12. Los Angeles Lakers (45 - 37) Batı.7
Ben bu sezon Lakers’tan ne kadar bıktığımı her yerde dile
getirmeye çalışıyorum. Bu sezon onlar için kayıp başka bir açıklaması yok.
Playoff yaptılar falan filan hikâye yani. Kobe Bryant tek başına savaşıyordu
adeta. İnanılmaz süreler alıyordu ve bunun suçlusu da takım. Çünkü iyi oynayamıyor ve
işi Kobe’ye bırakıyorlardı. Kobe gittikten sonra ki son iki maç gerçekten adam
akıllı oynamaya başladılar. Lakers’ın %90 tam anlamıyla bunu yapması gerekiyor
dedim ben.
Lakers eğer playoff’ta şu son iki maç gibi oynarsa ve keşke
Kobe’de olsaydı ben Spurs’ün rahat rahat seriyi geçeceğini düşünmezdim. Zaten
NBA’de ki hiçbir takım karşısına ilk turda Lakers’ı istemez, rakibi inanılmaz
yıpratıyorlar.
Playoff’ta iş kime kaldı böyle tam olarak bakınca Dwight
Howard’dan başkasını göremiyorum, gören varsa söylesin. Steve Nash haftalardır
sakat, dönünce ne yapacağı meçhul.
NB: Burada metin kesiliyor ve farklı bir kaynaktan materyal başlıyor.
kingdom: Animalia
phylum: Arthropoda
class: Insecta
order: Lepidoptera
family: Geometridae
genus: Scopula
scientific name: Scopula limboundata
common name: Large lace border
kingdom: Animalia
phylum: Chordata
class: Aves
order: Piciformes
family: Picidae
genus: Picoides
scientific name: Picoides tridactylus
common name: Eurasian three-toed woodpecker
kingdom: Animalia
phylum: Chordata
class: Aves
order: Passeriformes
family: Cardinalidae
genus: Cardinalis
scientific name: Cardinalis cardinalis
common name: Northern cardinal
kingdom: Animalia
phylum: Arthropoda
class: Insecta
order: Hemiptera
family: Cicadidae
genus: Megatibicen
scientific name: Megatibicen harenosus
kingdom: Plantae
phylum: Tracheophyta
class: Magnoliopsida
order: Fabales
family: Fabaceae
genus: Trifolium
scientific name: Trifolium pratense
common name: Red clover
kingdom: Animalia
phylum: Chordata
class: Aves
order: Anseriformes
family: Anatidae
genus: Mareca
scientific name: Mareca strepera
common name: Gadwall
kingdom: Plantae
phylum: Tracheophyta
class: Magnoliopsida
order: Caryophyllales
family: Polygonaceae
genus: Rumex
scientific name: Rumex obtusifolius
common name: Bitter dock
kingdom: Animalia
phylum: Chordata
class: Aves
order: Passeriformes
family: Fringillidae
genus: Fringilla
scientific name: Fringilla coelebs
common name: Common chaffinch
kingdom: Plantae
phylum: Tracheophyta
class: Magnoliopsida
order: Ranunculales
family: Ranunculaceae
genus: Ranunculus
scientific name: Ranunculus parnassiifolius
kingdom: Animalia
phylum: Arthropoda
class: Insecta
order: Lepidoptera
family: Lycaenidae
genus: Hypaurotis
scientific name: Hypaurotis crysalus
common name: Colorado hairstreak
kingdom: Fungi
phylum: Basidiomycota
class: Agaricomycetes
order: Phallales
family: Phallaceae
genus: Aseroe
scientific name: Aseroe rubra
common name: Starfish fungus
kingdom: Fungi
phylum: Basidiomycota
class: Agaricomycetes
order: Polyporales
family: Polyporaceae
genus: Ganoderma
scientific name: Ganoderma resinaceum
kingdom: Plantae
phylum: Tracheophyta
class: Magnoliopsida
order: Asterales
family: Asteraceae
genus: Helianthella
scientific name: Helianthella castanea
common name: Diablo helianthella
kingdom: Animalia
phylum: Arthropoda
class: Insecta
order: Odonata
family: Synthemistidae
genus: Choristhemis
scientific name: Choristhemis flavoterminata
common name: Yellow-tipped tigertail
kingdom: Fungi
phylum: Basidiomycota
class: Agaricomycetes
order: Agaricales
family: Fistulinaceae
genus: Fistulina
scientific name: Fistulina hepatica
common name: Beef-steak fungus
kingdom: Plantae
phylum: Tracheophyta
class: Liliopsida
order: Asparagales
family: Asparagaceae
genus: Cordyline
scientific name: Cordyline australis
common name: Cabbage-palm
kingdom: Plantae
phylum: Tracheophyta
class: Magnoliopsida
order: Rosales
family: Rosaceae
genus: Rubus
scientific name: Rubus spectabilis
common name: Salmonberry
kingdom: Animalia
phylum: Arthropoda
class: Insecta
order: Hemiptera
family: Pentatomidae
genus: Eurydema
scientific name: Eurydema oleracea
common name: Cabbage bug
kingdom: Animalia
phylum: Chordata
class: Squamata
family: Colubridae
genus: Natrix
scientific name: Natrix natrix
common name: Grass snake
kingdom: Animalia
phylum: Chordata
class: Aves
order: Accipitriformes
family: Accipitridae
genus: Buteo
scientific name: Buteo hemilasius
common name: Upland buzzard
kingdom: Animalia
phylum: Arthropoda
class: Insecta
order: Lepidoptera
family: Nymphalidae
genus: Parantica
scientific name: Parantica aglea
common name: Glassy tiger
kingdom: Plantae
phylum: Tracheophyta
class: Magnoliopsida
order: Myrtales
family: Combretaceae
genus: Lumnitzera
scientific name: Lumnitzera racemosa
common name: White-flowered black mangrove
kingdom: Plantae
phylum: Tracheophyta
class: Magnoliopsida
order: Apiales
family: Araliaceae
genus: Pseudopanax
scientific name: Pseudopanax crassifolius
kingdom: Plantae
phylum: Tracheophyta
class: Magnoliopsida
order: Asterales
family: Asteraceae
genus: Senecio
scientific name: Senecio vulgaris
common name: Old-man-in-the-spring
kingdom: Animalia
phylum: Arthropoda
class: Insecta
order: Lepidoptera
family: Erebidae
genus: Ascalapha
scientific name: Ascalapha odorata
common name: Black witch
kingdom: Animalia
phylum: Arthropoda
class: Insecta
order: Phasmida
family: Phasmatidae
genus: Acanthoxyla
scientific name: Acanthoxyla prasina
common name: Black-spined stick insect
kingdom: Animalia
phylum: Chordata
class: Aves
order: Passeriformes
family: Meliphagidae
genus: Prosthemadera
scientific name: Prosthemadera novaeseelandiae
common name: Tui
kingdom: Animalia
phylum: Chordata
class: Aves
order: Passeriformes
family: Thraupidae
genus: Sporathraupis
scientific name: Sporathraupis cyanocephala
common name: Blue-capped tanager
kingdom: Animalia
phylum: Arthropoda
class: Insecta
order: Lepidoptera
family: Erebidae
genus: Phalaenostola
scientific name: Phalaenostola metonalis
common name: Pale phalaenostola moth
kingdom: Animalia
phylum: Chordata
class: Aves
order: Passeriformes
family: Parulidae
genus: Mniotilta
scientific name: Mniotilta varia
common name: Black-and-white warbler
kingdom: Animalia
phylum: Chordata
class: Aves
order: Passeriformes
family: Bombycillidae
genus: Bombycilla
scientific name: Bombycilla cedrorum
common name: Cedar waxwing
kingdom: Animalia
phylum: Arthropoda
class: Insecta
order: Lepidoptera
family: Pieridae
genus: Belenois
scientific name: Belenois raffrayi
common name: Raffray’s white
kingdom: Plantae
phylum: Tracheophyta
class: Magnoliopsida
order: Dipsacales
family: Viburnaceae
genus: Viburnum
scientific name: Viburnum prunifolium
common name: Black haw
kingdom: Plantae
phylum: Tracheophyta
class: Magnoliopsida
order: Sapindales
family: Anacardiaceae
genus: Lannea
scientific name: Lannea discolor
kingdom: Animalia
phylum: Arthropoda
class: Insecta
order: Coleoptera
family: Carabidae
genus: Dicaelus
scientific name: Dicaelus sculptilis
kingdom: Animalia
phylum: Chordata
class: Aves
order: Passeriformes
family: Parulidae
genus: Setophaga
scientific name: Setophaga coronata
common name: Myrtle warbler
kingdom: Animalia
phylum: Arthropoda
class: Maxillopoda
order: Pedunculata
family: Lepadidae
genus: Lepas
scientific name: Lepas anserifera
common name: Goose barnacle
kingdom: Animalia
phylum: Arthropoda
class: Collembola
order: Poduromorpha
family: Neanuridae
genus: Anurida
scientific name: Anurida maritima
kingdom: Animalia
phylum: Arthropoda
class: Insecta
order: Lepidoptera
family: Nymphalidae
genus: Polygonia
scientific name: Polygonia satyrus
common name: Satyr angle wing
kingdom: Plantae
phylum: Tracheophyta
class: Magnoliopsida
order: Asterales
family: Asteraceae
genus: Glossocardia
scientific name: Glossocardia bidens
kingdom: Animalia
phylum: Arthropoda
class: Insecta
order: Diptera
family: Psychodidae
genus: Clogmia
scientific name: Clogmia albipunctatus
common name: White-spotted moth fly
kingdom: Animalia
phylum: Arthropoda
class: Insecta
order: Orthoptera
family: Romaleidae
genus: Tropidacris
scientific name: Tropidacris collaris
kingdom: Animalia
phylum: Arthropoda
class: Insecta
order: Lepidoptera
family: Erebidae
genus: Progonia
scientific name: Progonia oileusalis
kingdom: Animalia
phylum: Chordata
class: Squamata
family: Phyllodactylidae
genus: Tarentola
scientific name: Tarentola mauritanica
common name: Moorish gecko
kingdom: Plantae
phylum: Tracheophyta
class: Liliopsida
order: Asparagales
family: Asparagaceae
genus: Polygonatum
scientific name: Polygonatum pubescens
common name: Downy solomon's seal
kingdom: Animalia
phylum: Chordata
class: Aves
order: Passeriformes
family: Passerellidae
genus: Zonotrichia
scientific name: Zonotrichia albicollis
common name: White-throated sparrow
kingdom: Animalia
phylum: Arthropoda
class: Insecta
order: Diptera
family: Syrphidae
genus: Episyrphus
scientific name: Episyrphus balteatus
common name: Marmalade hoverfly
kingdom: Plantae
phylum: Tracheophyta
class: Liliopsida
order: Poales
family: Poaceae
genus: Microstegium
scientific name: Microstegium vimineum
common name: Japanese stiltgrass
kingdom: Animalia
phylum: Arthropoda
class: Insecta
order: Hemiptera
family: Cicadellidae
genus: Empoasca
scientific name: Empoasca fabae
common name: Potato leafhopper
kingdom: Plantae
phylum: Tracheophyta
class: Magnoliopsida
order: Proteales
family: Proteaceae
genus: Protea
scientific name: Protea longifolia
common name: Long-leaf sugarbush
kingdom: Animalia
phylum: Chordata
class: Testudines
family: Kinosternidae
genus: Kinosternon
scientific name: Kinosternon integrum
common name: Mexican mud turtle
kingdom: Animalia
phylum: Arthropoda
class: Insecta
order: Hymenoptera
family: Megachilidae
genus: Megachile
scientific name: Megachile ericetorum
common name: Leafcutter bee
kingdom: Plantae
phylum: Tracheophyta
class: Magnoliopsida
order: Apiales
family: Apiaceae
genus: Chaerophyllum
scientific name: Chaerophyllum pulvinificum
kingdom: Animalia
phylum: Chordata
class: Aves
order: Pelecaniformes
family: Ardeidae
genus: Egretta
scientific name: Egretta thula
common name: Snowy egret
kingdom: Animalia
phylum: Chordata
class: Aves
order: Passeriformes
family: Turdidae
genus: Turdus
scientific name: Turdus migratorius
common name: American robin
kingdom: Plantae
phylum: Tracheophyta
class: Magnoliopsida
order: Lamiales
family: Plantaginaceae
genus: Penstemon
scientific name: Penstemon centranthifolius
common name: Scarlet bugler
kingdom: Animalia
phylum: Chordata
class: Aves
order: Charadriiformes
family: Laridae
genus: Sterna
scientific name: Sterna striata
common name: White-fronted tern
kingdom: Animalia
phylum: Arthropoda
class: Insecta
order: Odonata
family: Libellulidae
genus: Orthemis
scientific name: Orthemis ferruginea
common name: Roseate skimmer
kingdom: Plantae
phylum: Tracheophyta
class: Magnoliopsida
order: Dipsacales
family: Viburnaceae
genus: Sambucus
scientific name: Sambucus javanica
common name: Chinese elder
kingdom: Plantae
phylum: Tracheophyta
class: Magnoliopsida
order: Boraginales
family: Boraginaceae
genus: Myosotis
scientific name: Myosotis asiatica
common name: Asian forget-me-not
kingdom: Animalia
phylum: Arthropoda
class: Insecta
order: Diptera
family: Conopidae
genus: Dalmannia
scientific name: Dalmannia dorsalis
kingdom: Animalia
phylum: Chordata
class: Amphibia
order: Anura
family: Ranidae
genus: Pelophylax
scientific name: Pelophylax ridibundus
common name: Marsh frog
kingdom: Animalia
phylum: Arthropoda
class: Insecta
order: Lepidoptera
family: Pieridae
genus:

Pau Gasol desen tek başına maç getirebilecek
adam değil, tek başına derken savaşabilecek bir adam değil. Steve Blake ise son
iki maçtır çok iyi oynuyor. 20 civarı sayı ortalaması var şu son iki maçta.
Güzel şeyler izleyebiliriz başta söylediğim gibi keşke Kobe gitmeseydi, onu
izlemek çok güzel olurdu hele karşısında T-Mac varken.
Spurs yüksek ihtimal Lakers’ı geçecektir. Lakers için kayıp
sezon oldu. Lakers’ın yapması gereken şey off-season’da takıma adam akıllı bir
katkı yapmak ve gönderilmesi gerekenleri göndermek. Gönderilecek kişi Howard
değil bunu da söyleyeyim, her ne kadar sürekli gülüyor olsa da Howard’ı
yollamak büyük saçmalık olur.
Bu hatalardan biriside Mike D’antoni. Koç oyuncuya göre değil kafasındaki
sisteme göre takımı oynatmak istiyor. Sende Howard ve Gasol gibi
adamlar varken neden farklı bir sistem kullanıyorsun ki? Kobe gidince mecbur
ikisine kaldı, sonuçta ortada... - Tuğberk Evran
11. Chicago Bulls (45 - 37) Doğu.5
Derrick Rose'suz geçen koca bir normal sezon:( Geçen yıl
tam bu zamanlarda playoff ilk tur ilk maçında sakatlanan takımın en önemli
parçası MVP oyun kurucu Rose ha döndü ha dönecek derken sezonu sonuna geldik ve
hala parkeye ayak basamadı. Bu saatten sonra dönse dahi psikolojik olarak takıma ve taraftarlara
yapacağı moral motivasyon ve etki tartışılmaz belki ama eski formuna kavuşması,
fiziksel durumu, kondisyonu ve takıma alışma süreleri göz önüne alındığında
parke üzerinde performansı çok etkili olabilecek bir dönüş olmaz geçirdiği ağır
sakatlığın ardından.
Rose olmadan sezon öncesi genel kanı sadece playofflara
katılma savaşı veren bir takımdan daha öteye gidemeyecekleri yönündeydi desek herhalde yanılmış olmayız. Ama gerek Thibs'in sistemi, gerek takımdaki yardımlaşma,
gerekse sert savunması ile zaman zaman yukarıları zorladıkları normal sezonu
beklenenden daha iyi bir yerde bitirdiler, fakat ilk turda saha avantajını
yakalayacak kadar iyi değil.
Saha dezavantajının yanı sıra, koç Thibodeau'un zaman zaman
anlam verilemeyen ısrarları, özellikle Noah & Deng & Boozer 3'lüsünün
normal sezonda aldıkları süreler, hatta bazı günler kopan maçlarda dahi ısrarla
sahada kalmaları ve bunun sonucunda doğan yorgunluğa bağlı sakatlıklar göz
önünde bulundurulduğu zaman, normal sezonun o yorgunluğu playofflarda da baş
göstermeye başladığında Bulls'un bir diğer dezavantajı olacak gibi. Neredeyse 40'ar dakika ya yakın ortalamalara sahip olan Deng
ve Noah bir hayli yıpranmış durumda.
Deng'in sezon ortasında yaşadığı Noah'ında sezon sonuna doğru yaşadığı
sakatlıklarda bu yoğun tempoya bağlanabilir.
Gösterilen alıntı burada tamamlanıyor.